Um um estado de silêncio, ele se conecta ao “campo profundo” do relaxamento, onde nos confiamos ao universo e a cura se torna possível.

Esta é a mensagem de Clif Sanderson, que desenvolveu há 40 anos um método de relaxamento (Deep Field Relaxation, DFR) da antiga sabedoria xamânica dos maoris.

A ideia básica é que cada pessoa pode se curar alcançando um estado de relaxamento profundo.

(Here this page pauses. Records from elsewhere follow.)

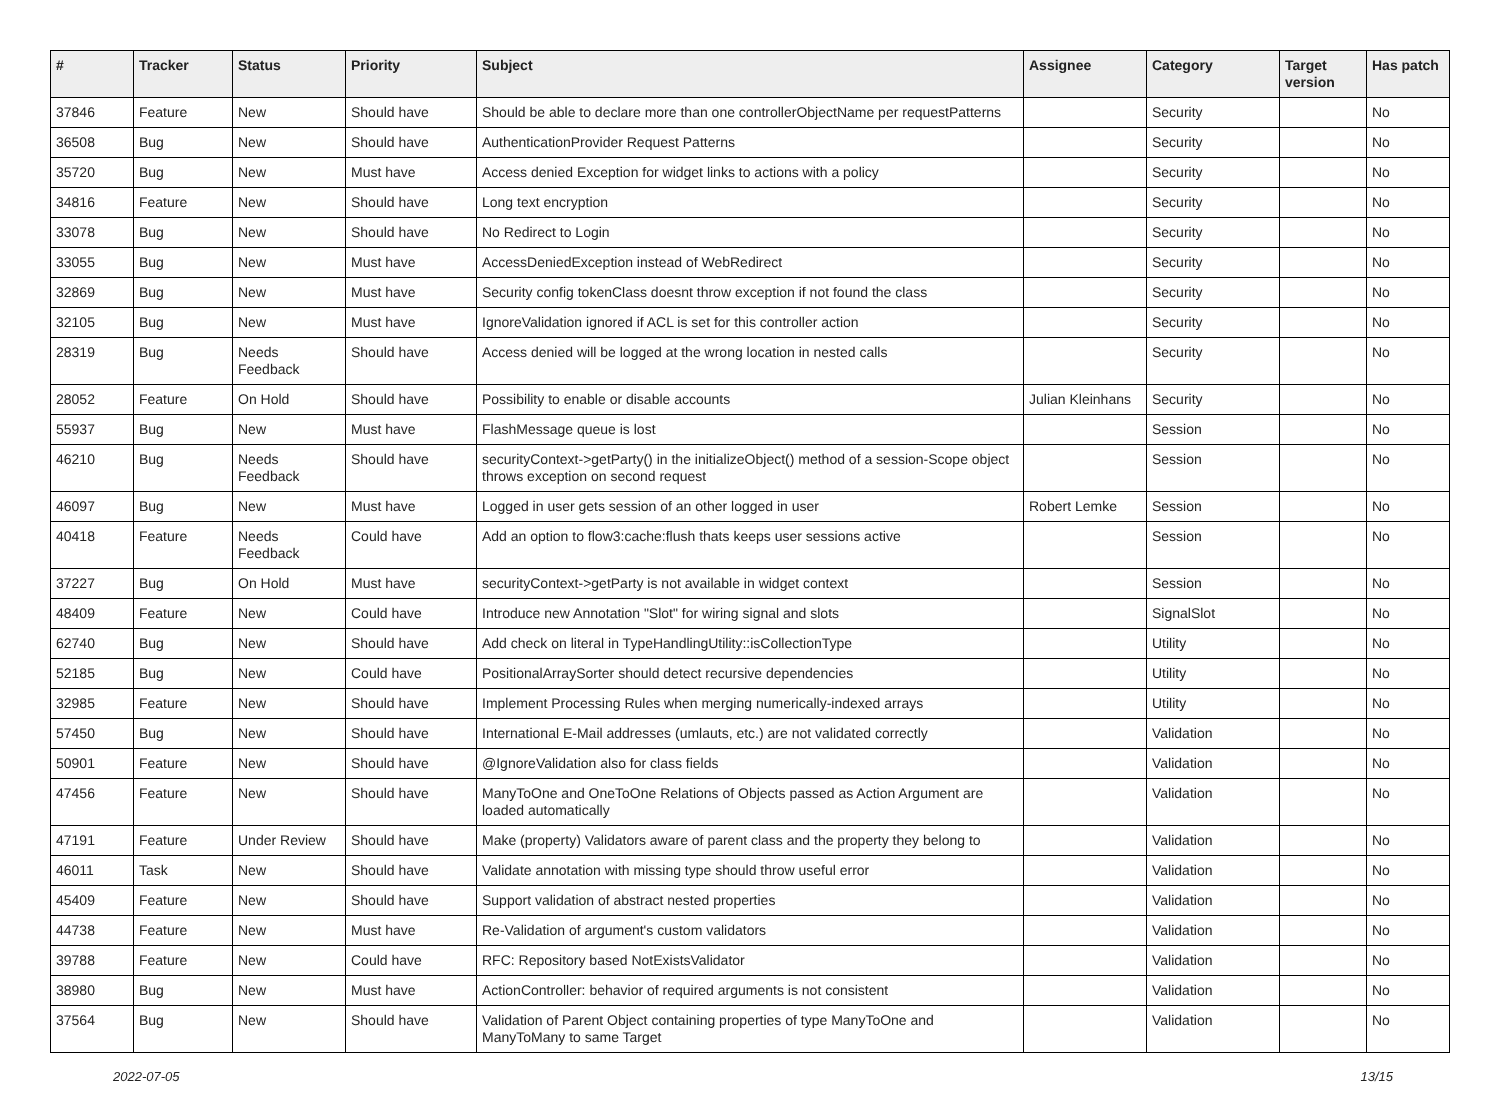| # | Tracker | Status | Priority | Subject | Assignee | Category | Target version | Has patch |
| --- | --- | --- | --- | --- | --- | --- | --- | --- |
| 37846 | Feature | New | Should have | Should be able to declare more than one controllerObjectName per requestPatterns | | Security | | No |
| 36508 | Bug | New | Should have | AuthenticationProvider Request Patterns | | Security | | No |
| 35720 | Bug | New | Must have | Access denied Exception for widget links to actions with a policy | | Security | | No |
| 34816 | Feature | New | Should have | Long text encryption | | Security | | No |
| 33078 | Bug | New | Should have | No Redirect to Login | | Security | | No |
| 33055 | Bug | New | Must have | AccessDeniedException instead of WebRedirect | | Security | | No |
| 32869 | Bug | New | Must have | Security config tokenClass doesnt throw exception if not found the class | | Security | | No |
| 32105 | Bug | New | Must have | IgnoreValidation ignored if ACL is set for this controller action | | Security | | No |
| 28319 | Bug | Needs Feedback | Should have | Access denied will be logged at the wrong location in nested calls | | Security | | No |
| 28052 | Feature | On Hold | Should have | Possibility to enable or disable accounts | Julian Kleinhans | Security | | No |
| 55937 | Bug | New | Must have | FlashMessage queue is lost | | Session | | No |
| 46210 | Bug | Needs Feedback | Should have | securityContext->getParty() in the initializeObject() method of a session-Scope object throws exception on second request | | Session | | No |
| 46097 | Bug | New | Must have | Logged in user gets session of an other logged in user | Robert Lemke | Session | | No |
| 40418 | Feature | Needs Feedback | Could have | Add an option to flow3:cache:flush thats keeps user sessions active | | Session | | No |
| 37227 | Bug | On Hold | Must have | securityContext->getParty is not available in widget context | | Session | | No |
| 48409 | Feature | New | Could have | Introduce new Annotation "Slot" for wiring signal and slots | | SignalSlot | | No |
| 62740 | Bug | New | Should have | Add check on literal in TypeHandlingUtility::isCollectionType | | Utility | | No |
| 52185 | Bug | New | Could have | PositionalArraySorter should detect recursive dependencies | | Utility | | No |
| 32985 | Feature | New | Should have | Implement Processing Rules when merging numerically-indexed arrays | | Utility | | No |
| 57450 | Bug | New | Should have | International E-Mail addresses (umlauts, etc.) are not validated correctly | | Validation | | No |
| 50901 | Feature | New | Should have | @IgnoreValidation also for class fields | | Validation | | No |
| 47456 | Feature | New | Should have | ManyToOne and OneToOne Relations of Objects passed as Action Argument are loaded automatically | | Validation | | No |
| 47191 | Feature | Under Review | Should have | Make (property) Validators aware of parent class and the property they belong to | | Validation | | No |
| 46011 | Task | New | Should have | Validate annotation with missing type should throw useful error | | Validation | | No |
| 45409 | Feature | New | Should have | Support validation of abstract nested properties | | Validation | | No |
| 44738 | Feature | New | Must have | Re-Validation of argument's custom validators | | Validation | | No |
| 39788 | Feature | New | Could have | RFC: Repository based NotExistsValidator | | Validation | | No |
| 38980 | Bug | New | Must have | ActionController: behavior of required arguments is not consistent | | Validation | | No |
| 37564 | Bug | New | Should have | Validation of Parent Object containing properties of type ManyToOne and ManyToMany to same Target | | Validation | | No |
2022-07-05 13/15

Sanderson se referia a esse estado como “campo universal”, “campo informacional da criatividade”, “a fonte” ou “ponto zero”.

E não tem limites. Não há medo, tensão ou ansiedade nele . Você pode experimentar alegria e bem-estar, transformação pessoal e, finalmente, cura.

NÃO FAZER NADA

Existem três diferenças essenciais entre o DFR e qualquer outra técnica de relaxamento ou meditação. A primeira é que o terapeuta mergulha no mesmo estado de consciência que seu paciente.

O segundo é o fato de que o acompanha. O terceiro, que ambos assumem que não sabem a causa da doença e que não há nada de especial para fazer.

Eles só confiam no que acontece durante o relaxamento, enquanto ambos estão conectados a esse “campo universal”. Clif Anderson praticou sua terapia com resultados positivos em pessoas afetadas pelo desastre de Chernobyl.

O terapeuta mergulha no mesmo estado de consciência que seu paciente, conectado com esse “campo universal”

No DFR não há perguntas , mas o que acontece no momento é aceito. Se não sabemos por que a situação é como é, não sabemos o que precisa ser feito e, portanto, nada fazemos.

Durante a sessão, o terapeuta e o paciente ficam em silêncio em um estado de grande tranquilidade, sem perseguir nenhum objetivo.

Nesse momento de silêncio compartilhado, sente-se a união com o “campo profundo”. Então as mudanças são possíveis, porque a ordem natural do campo reinventa o corpo e o ser.

ACOMPANHADO SEM SER JULGADO

Um ser humano nunca está sozinho. Não estamos sozinhos no útero e não estamos sozinhos na sociedade, mas quando os espaços compartilhados são rompidos, dentro e fora de nós, a crise ocorre, perdemos o equilíbrio e caímos.

No DFR, o papel do terapeuta é acompanhar, sem fazer, sem processar. Crie um espaço seguro no qual o paciente possa relaxar e liberar.

Os praticantes do DFR carregam o espírito instantaneamente do silêncio em que milagres são possíveis

EM SILÊNCIO, SEM PENSAR

A respiração consciente e o silêncio são os instrumentos com os quais o estado de relaxamento profundo é alcançado. O terapeuta entra em seu próprio silêncio meditativo.

Nada se aplica, ele não se concentra nos sintomas ou nas causas da doença. Sua missão é simplesmente estar presente em um estado de paz interior que é transmitido ao paciente.

Esse estado é tão contagioso quanto uma risada sincera ou um bocejo. O papel dos terapeutas da DFR é levar o espírito instantaneamente ao silêncio em que milagres são possíveis.

O estado interno do terapeuta é empático. Toque delicadamente o paciente na cabeça ou nos ombros para lhe dar uma sensação de segurança.

Aceitar a ideia de não fazer nada é um desafio e, para isso, nos ajudará a conhecer a filosofia taoísta e wu wei, ” fazer em inação”. É sobre fluir com o rio, com energia universal. Relaxamos e deixamos o que acontece acontecer.